▸ PROMPT
Omit the pictures while printing every entry below exactly as given.

▸ DATA FOR THIS EXERCISE
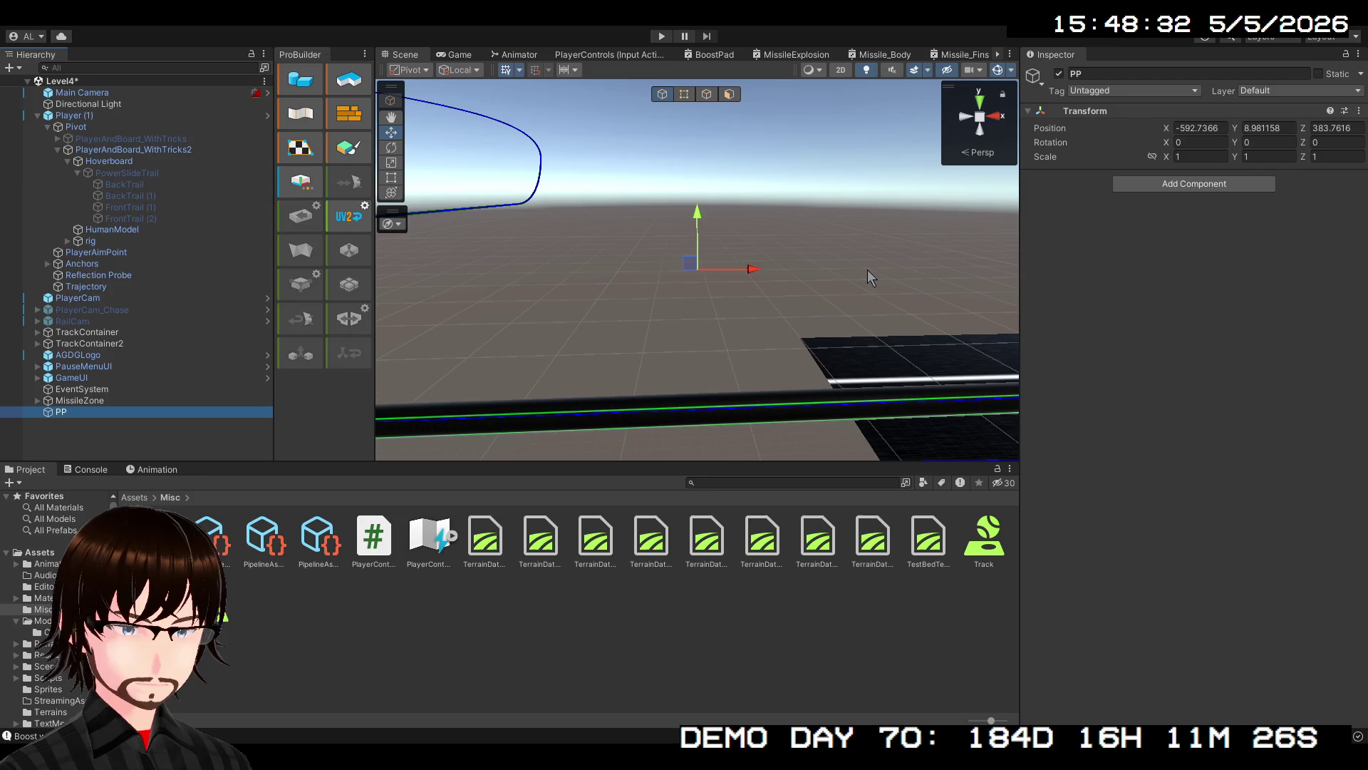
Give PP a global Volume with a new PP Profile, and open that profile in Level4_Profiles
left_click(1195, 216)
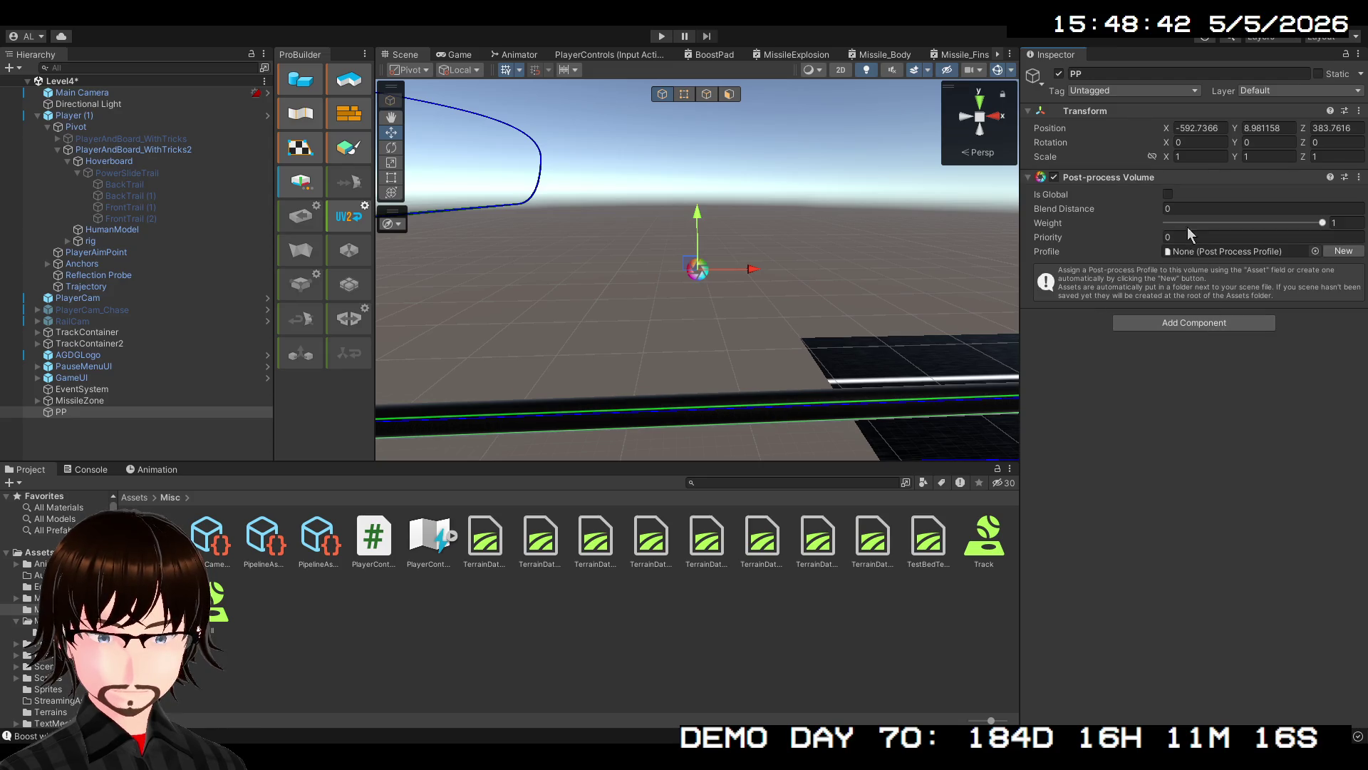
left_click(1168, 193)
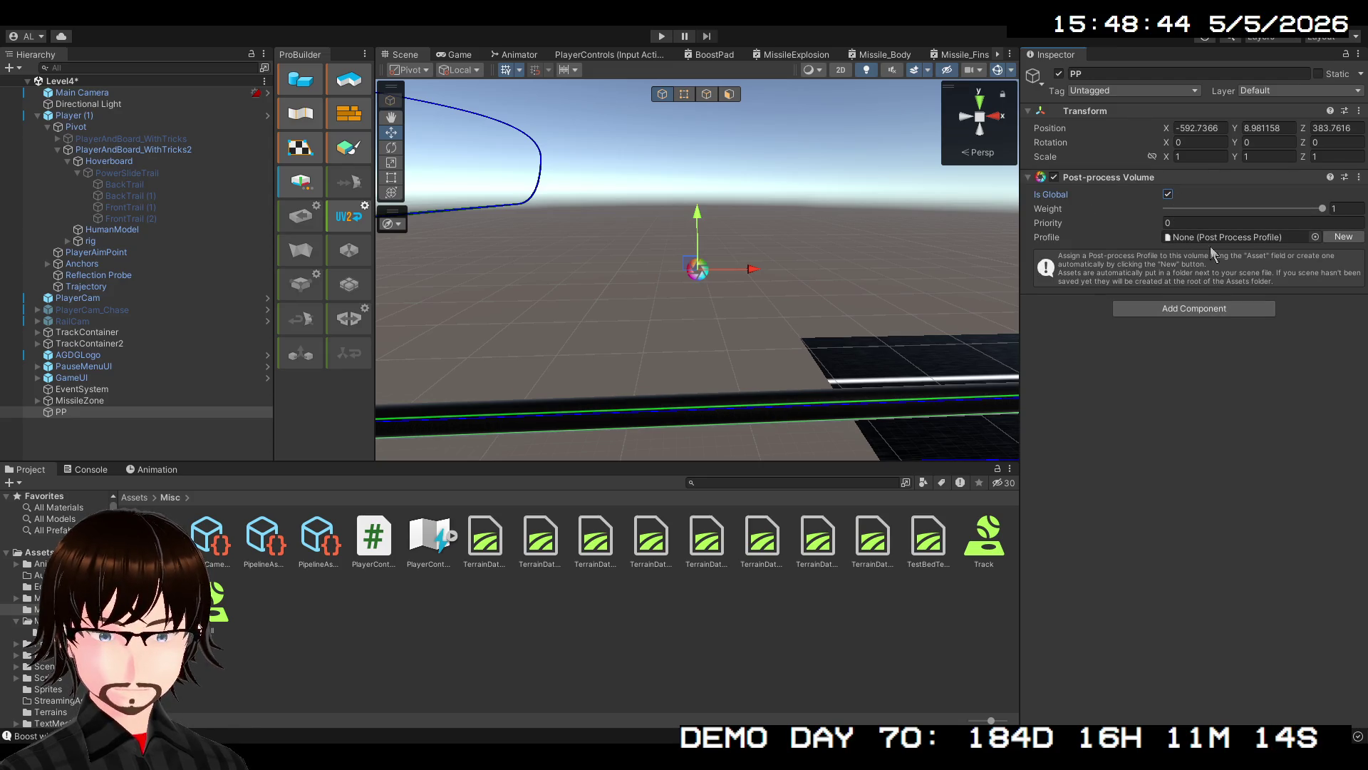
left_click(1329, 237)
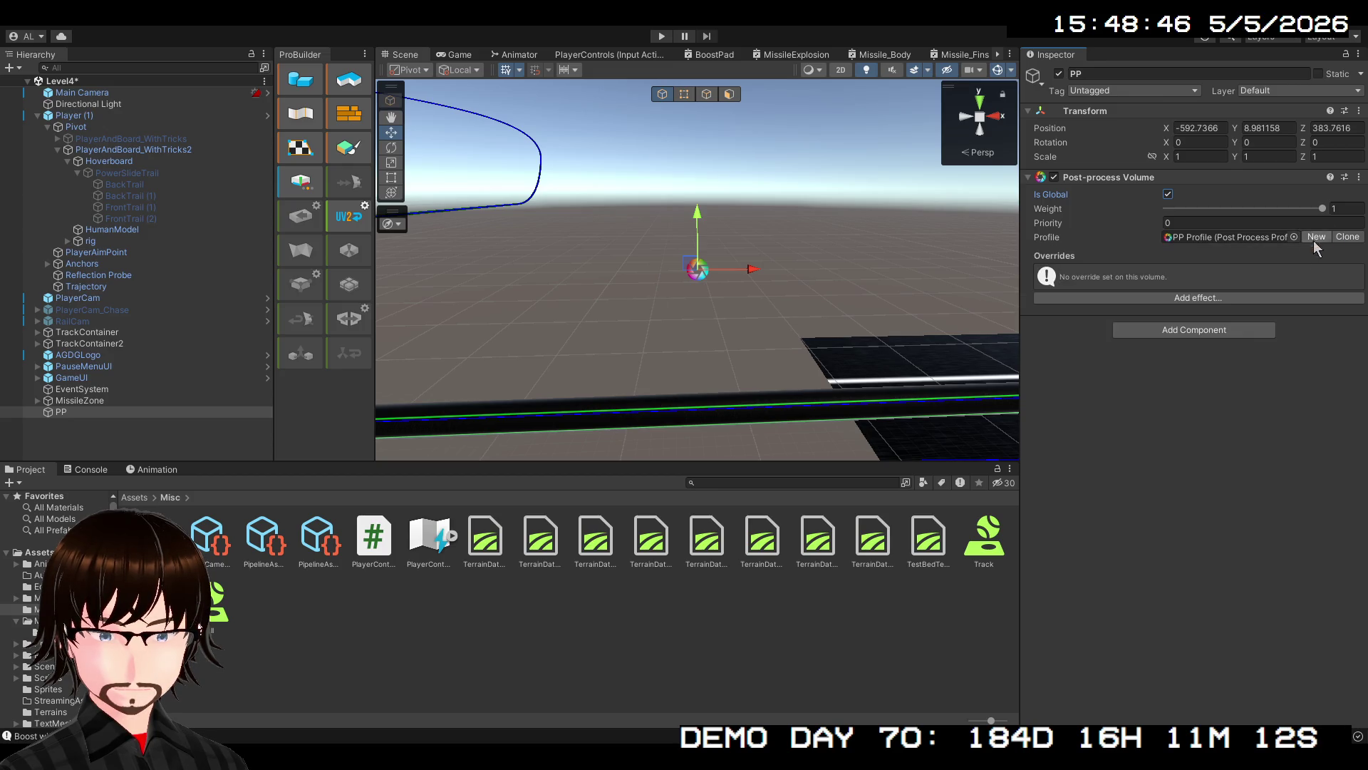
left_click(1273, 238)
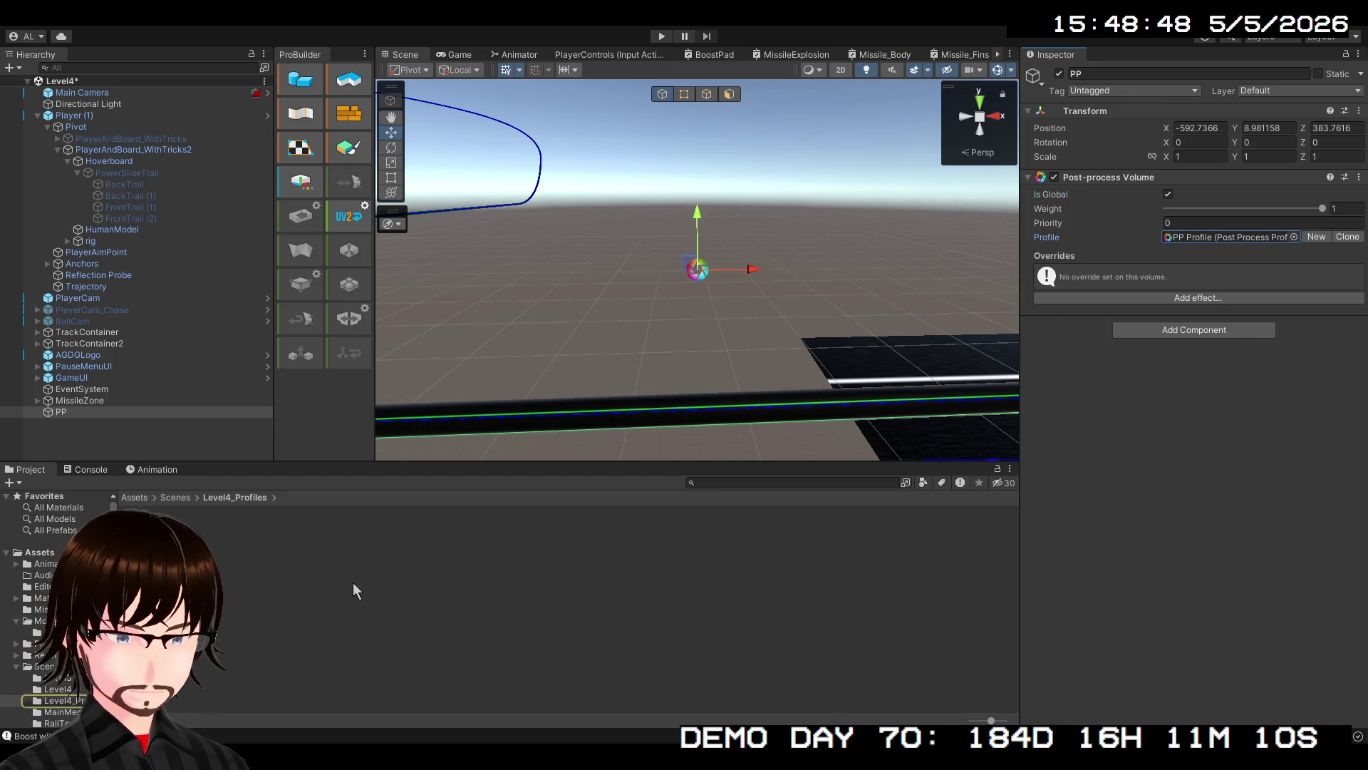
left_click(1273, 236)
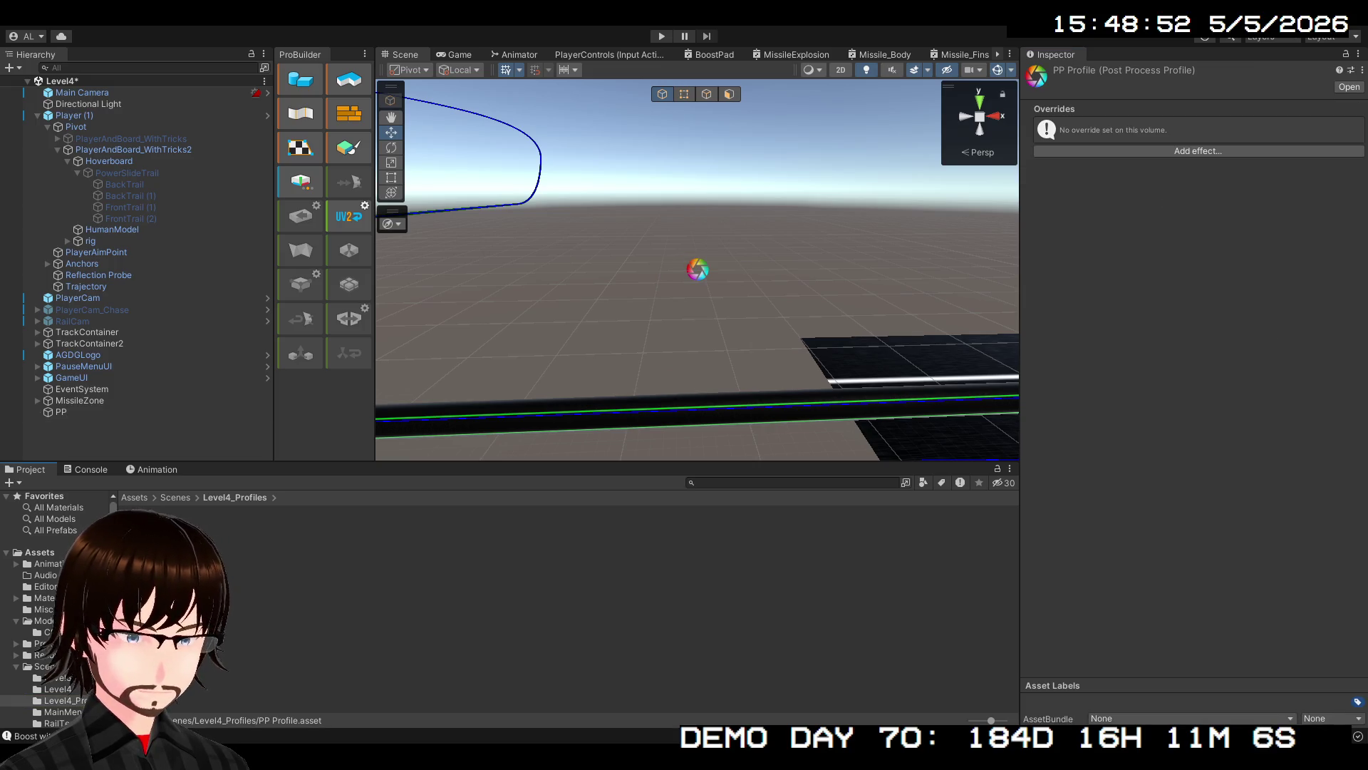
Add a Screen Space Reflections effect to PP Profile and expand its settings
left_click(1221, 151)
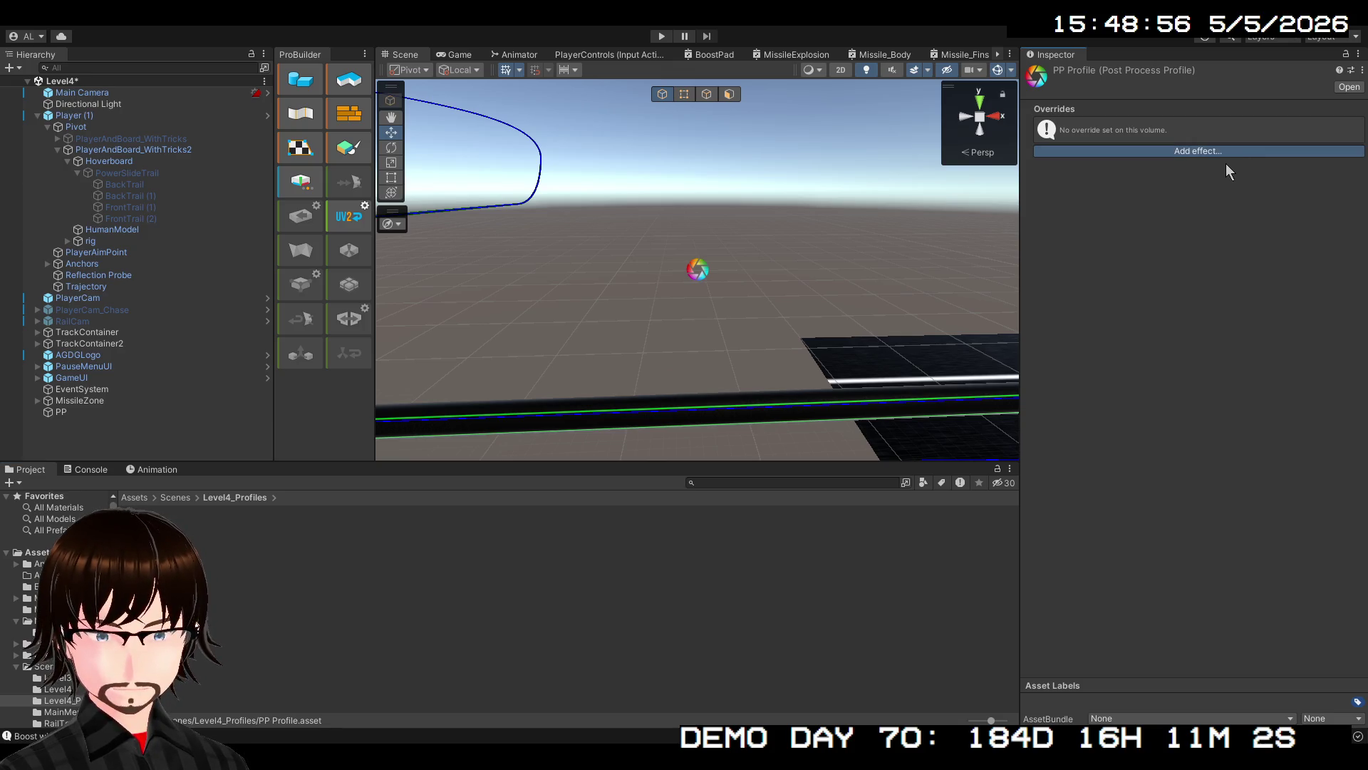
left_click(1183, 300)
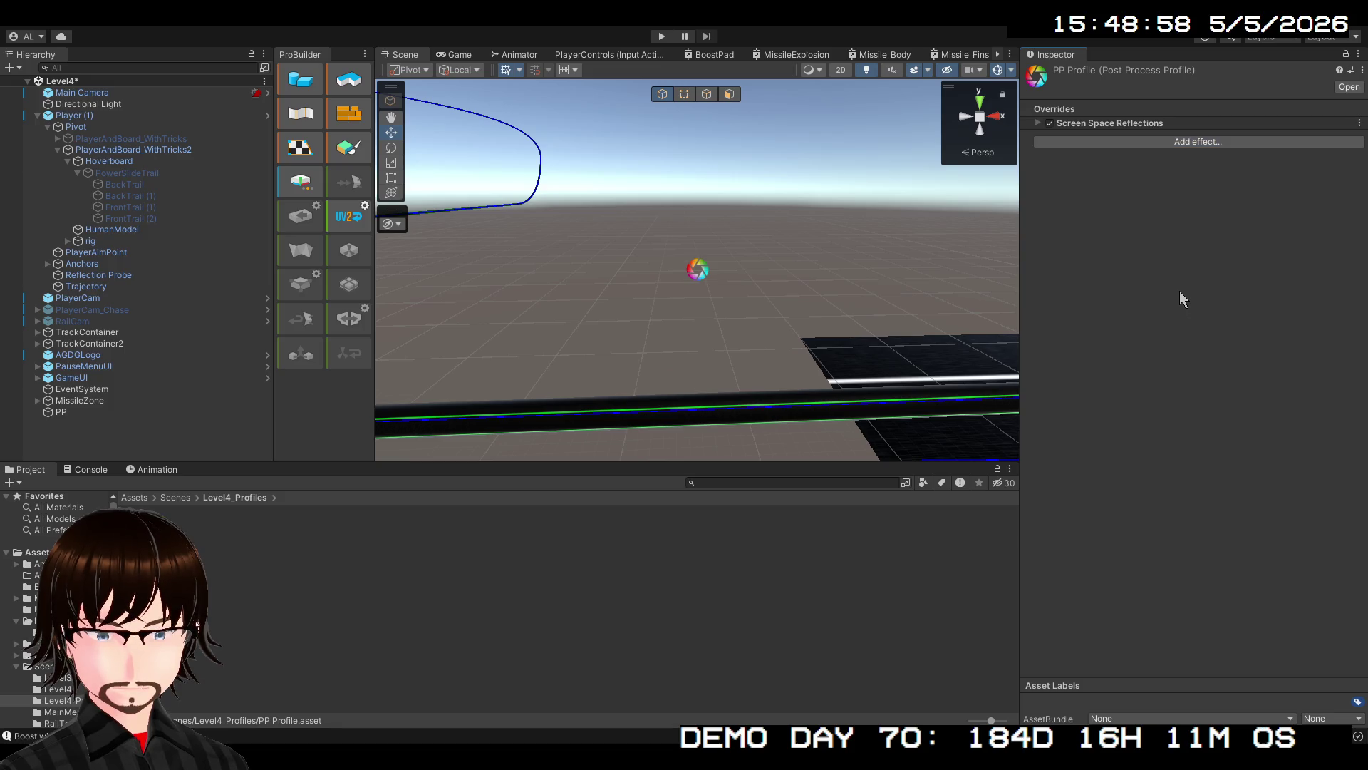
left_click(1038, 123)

▸ SOLUTION TO THIS TASK
Give PP a global Volume with a new PP Profile, and open that profile in Level4_Profiles
left_click(1195, 216)
left_click(1168, 193)
left_click(1329, 237)
left_click(1273, 238)
left_click(1273, 236)
Add a Screen Space Reflections effect to PP Profile and expand its settings
left_click(1221, 151)
left_click(1183, 300)
left_click(1038, 123)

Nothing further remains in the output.